For most of my career I have looked at products the way the person building them does. Last year I started looking at one category the way the person paying for it does, because the users were my own kids. What I saw in the learning apps on our tablet has stayed with me, and it is the reason I have spent the past several months building something I was sure, for a long time, that I would never need to build myself.
This post is the first in a series about that build. Before any architecture, I want to write down what I actually saw, because the frustrations came first and every technical decision since has been an answer to one of them.
What the marketing says and what the tablet shows
If you read the landing pages, this is a golden age of digital learning. Adaptive paths, AI tutors, personalized everything. If you sit next to a child using these products for a few weeks, a different picture forms.
The first thing I noticed was how often failure is the loudest moment in the room. A wrong answer lands as a red mark, a falling streak, a sad sound. My kids did not respond to that by trying harder. They responded by avoiding the topics that produced it. The products call this gamification. Watched closely, it works more like a small punishment economy, and the currency is a child's willingness to attempt something they are not yet good at. Learning lives entirely inside that willingness.
The second thing was the typing. Most of these products assume a learner who can read a question silently, hold their reasoning in their head, and type an answer. That is not how children think. Mine talk their way through a problem, out loud, in fragments, half in one language and half in another. A text box throws all of that away. The thinking is the interesting part, and the interface cannot hear it.
The third thing was subtler and took longer to name. A word problem would ask about dollars and dimes, or about names and foods chosen from one place in the world, and my kids would stall before the math even started. They were not stuck on the arithmetic. They were translating someone else's everyday into their own. We have lived between two countries, so I may notice this one more than most parents do, but the cost is real. A child spending effort decoding the context has less left for the concept.
The obvious shortcut, and why I could not take it
By last year the obvious answer to all of this was supposed to be a chatbot. The general models are patient, conversational, happy to explain fractions forty different ways. I tried this, supervised, and the experience is genuinely impressive right up until it is not.
The model would explain beautifully, then confidently get an answer wrong. It would drift into vocabulary no seven-year-old should be decoding. Sometimes it would simply do the work for them, which a child learns to exploit faster than any adult expects. None of this is surprising if you know how these systems work. A language model predicts plausible text. It does not know when it is wrong, and a young learner is about the worst-equipped audience there is to catch it.
I want to be careful here, because I am not claiming chatbots have no place in learning. For an adult who can challenge an answer, they are a remarkable tool. My claim is narrower. An unsupervised young learner and a system that is confidently wrong some unknown percentage of the time is a pairing I am not willing to accept, as a parent first and a designer second.

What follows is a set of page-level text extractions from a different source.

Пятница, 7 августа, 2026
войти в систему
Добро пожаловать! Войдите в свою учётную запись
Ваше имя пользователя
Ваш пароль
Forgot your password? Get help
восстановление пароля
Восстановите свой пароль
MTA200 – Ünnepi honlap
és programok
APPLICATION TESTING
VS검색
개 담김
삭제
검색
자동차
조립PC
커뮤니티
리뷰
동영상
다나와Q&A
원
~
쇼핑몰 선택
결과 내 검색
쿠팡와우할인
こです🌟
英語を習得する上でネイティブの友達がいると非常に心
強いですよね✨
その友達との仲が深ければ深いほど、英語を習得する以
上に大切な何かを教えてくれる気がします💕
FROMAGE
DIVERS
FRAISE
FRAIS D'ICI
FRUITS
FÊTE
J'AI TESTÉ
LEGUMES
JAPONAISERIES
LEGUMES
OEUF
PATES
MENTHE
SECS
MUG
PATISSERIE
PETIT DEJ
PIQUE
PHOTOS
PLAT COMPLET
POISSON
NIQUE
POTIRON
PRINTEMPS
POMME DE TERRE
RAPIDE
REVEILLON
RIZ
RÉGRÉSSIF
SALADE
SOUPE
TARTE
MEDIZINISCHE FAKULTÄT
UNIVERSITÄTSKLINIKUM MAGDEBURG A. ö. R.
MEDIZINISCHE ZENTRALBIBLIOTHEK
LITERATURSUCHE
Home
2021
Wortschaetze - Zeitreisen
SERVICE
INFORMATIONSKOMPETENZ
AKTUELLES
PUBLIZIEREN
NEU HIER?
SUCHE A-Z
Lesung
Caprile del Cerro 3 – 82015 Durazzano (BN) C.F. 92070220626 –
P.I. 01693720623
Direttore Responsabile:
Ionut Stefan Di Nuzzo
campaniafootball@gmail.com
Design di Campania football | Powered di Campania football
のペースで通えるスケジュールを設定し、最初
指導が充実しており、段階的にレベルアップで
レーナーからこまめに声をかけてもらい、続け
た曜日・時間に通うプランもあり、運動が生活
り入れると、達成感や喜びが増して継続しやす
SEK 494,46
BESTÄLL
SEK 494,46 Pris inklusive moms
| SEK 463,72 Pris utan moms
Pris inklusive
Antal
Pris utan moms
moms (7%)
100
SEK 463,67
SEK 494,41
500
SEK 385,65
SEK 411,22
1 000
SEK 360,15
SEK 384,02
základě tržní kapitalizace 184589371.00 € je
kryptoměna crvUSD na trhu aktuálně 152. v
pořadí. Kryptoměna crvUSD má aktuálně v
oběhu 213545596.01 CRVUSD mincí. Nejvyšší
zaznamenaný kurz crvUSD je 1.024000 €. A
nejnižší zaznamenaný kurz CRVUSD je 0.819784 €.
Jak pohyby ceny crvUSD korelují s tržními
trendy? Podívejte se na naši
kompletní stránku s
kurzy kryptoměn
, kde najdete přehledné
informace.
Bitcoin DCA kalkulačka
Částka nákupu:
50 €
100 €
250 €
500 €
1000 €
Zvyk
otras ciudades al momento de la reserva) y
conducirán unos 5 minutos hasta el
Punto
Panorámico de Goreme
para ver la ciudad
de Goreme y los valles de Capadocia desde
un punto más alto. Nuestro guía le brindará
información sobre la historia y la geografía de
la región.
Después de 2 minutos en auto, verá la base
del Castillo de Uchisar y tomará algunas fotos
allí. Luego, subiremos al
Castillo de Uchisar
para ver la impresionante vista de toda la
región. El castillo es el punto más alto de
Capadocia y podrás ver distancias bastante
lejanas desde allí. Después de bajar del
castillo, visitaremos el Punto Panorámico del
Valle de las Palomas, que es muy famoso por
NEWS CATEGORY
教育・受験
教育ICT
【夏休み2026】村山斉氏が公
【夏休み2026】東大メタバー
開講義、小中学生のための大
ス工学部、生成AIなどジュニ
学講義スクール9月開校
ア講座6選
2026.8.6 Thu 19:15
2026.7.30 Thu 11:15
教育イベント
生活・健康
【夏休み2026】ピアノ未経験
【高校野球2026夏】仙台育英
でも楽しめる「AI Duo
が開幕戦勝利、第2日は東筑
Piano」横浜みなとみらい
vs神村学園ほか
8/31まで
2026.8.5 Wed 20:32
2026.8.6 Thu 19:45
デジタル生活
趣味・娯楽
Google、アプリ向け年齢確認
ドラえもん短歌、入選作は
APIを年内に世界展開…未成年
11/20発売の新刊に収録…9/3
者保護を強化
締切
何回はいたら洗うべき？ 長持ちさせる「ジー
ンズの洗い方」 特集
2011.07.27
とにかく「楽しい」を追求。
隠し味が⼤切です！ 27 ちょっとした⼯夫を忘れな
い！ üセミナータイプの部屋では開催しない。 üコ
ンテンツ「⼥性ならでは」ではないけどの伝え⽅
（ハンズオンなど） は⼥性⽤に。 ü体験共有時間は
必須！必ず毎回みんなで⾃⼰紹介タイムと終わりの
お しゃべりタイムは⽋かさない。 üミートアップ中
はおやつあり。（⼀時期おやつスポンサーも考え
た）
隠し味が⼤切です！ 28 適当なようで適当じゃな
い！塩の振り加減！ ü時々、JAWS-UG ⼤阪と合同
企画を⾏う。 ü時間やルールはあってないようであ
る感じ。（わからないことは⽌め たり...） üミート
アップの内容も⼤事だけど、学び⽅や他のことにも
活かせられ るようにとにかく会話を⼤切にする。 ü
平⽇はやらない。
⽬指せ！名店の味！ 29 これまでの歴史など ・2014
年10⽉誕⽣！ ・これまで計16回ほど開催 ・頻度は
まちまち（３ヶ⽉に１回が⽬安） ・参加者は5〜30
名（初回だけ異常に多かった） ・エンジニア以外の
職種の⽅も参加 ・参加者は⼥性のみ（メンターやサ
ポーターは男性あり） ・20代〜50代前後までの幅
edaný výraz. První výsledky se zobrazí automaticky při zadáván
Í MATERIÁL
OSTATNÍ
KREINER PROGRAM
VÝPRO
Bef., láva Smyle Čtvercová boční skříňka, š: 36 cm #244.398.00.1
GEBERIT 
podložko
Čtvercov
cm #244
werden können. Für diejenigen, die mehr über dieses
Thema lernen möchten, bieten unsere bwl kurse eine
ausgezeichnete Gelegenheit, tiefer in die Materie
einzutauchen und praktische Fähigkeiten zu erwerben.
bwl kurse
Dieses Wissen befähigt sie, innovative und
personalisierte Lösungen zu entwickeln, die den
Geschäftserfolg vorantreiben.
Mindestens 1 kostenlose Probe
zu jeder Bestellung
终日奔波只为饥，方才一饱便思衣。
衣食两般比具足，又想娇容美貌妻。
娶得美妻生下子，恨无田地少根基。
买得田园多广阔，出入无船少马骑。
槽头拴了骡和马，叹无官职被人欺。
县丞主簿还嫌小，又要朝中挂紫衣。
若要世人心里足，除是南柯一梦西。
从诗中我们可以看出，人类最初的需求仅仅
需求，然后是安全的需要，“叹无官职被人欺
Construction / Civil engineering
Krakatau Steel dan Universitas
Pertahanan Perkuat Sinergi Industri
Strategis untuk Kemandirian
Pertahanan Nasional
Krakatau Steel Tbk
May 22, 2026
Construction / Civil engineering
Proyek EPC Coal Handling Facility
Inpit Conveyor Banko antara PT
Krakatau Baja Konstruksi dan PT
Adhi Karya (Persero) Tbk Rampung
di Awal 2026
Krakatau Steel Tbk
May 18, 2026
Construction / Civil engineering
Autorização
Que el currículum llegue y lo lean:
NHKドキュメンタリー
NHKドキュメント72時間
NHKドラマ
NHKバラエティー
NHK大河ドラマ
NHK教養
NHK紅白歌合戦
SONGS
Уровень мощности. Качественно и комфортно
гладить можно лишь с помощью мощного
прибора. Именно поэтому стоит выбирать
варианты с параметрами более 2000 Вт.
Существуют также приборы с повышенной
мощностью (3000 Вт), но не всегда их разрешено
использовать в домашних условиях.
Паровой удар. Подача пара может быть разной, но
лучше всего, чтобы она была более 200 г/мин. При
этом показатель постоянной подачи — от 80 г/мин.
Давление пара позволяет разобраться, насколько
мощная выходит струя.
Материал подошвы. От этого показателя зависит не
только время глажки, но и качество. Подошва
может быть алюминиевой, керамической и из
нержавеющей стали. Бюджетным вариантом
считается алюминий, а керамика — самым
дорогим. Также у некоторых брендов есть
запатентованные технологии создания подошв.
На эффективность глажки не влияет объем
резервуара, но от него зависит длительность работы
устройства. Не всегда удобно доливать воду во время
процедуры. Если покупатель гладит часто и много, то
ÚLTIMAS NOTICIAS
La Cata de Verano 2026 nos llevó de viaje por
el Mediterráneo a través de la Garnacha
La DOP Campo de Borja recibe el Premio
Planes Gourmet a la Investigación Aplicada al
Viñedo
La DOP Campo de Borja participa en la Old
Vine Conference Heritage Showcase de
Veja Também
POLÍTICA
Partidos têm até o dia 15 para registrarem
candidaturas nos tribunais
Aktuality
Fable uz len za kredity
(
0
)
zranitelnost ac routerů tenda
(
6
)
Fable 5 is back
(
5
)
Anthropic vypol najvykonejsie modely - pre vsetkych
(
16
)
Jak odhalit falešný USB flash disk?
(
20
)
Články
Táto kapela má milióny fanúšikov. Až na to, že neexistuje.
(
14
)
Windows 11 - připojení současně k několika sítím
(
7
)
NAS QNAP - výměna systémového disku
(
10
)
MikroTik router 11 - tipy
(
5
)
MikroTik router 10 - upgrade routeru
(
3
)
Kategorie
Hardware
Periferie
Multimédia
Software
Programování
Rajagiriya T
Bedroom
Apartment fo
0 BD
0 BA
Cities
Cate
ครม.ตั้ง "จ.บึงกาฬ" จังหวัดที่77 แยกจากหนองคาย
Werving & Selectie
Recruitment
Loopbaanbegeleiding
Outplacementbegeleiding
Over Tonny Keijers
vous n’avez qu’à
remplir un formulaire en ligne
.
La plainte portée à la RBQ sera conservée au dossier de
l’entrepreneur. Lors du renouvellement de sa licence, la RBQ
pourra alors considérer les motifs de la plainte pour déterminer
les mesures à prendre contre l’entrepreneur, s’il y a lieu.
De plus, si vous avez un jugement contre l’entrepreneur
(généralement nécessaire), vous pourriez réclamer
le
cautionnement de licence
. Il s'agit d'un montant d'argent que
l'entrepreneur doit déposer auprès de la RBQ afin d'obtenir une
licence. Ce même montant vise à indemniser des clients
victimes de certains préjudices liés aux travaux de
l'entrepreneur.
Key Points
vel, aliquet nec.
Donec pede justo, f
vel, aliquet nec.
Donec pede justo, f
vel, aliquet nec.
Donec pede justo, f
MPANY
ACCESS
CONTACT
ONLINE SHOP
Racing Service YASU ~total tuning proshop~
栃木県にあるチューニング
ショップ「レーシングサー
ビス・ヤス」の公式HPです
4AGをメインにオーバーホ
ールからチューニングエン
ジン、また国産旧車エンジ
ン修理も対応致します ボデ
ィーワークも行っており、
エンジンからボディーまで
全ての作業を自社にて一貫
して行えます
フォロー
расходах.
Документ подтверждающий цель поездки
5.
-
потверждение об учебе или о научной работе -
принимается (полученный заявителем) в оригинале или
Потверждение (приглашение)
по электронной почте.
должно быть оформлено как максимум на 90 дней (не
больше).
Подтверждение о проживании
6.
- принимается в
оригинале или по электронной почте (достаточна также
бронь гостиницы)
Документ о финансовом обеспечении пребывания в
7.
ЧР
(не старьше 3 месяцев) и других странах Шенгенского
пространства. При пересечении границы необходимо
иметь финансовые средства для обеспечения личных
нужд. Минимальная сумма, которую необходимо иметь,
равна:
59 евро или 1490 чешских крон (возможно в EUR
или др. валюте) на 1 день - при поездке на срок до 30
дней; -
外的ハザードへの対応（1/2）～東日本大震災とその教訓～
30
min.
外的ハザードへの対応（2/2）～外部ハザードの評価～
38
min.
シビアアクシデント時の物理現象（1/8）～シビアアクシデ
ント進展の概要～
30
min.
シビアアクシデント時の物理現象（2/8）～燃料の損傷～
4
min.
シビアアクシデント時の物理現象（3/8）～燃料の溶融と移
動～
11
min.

Trust in a learning tool is not a feature you can patch in later. It is the ground the whole thing stands on.
Deciding to build
For months my position was that someone else would surely fix this. The market is enormous, the problems are visible to any parent paying attention, and the technology has come far enough to make it feel within reach. I kept waiting, and the new products kept arriving as thin wrappers around the same general models, with the same failure modes and a fresh coat of mascot.
At some point the question flipped. I have spent two decades designing and building products, the last stretch of it on services where being wrong has real consequences for real people. My kids are sitting at the kitchen table with the exact problem my whole career has been preparing me to take seriously. Waiting started to feel stranger to me as an option.
So I am building it. A learning engine, math first because that is what my kids need now and because math is demanding enough to keep the design honest. I am deliberately not building a chatbot with worksheets attached. The shape of it is different, and the next post in this series walks through the one decision that everything else hangs on, where the AI sits and, more importantly, where it never sits.
What this series is
I intend to write this as a build log, decisions as I make them, including the ones that turn out wrong. I have read enough retrospectives that smooth the path after the fact. The honest version is more useful, to me at least, and possibly to anyone else building for learners right now.
Two promises for this series, then. Every number I share will be a number my system actually produced. And when I change my mind, the post saying so will name the earlier post it corrects. A build log that cannot admit mistakes is just marketing with timestamps.
What I saw on that tablet was not a technology problem. The technology is more capable than it has ever been, and still moving. It is a priorities problem, products tuned for engagement metrics and parental guilt instead of the slow, fragile, human business of a child becoming confident at something hard. I suspect the fix has to come from people who are watching that fragility up close. I happen to live with the most honest informants I could ask for.